Data records:
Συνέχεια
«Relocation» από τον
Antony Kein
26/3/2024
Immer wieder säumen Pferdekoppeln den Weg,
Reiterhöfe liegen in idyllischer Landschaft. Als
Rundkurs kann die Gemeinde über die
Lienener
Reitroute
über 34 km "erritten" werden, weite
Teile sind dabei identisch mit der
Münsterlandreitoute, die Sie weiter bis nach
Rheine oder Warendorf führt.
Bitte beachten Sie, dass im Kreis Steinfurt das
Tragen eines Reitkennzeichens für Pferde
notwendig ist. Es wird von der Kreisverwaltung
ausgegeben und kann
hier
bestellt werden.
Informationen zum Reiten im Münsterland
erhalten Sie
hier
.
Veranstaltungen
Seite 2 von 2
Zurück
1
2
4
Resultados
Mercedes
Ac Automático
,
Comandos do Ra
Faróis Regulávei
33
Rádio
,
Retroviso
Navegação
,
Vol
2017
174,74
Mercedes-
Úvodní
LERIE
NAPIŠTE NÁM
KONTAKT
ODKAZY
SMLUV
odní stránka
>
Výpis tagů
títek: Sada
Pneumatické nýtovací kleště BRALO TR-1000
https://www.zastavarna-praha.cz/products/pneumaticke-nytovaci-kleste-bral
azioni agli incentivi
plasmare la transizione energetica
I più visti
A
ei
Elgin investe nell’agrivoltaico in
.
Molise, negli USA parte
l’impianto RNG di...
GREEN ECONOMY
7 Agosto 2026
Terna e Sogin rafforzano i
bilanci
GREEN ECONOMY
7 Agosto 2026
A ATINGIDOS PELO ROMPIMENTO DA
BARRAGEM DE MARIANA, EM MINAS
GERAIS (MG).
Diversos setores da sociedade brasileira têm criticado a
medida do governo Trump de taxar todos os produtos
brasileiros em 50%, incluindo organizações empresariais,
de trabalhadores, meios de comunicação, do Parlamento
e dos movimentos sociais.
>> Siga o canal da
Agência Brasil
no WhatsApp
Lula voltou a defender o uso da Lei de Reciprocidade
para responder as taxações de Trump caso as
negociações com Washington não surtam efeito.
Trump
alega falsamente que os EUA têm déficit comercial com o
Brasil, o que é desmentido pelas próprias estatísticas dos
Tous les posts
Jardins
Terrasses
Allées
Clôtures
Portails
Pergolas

Activity:
Locate each line of the material above that contains the string "über", and copy those lines in full.

Response below:
Rundkurs kann die Gemeinde über die
über 34 km "erritten" werden, weite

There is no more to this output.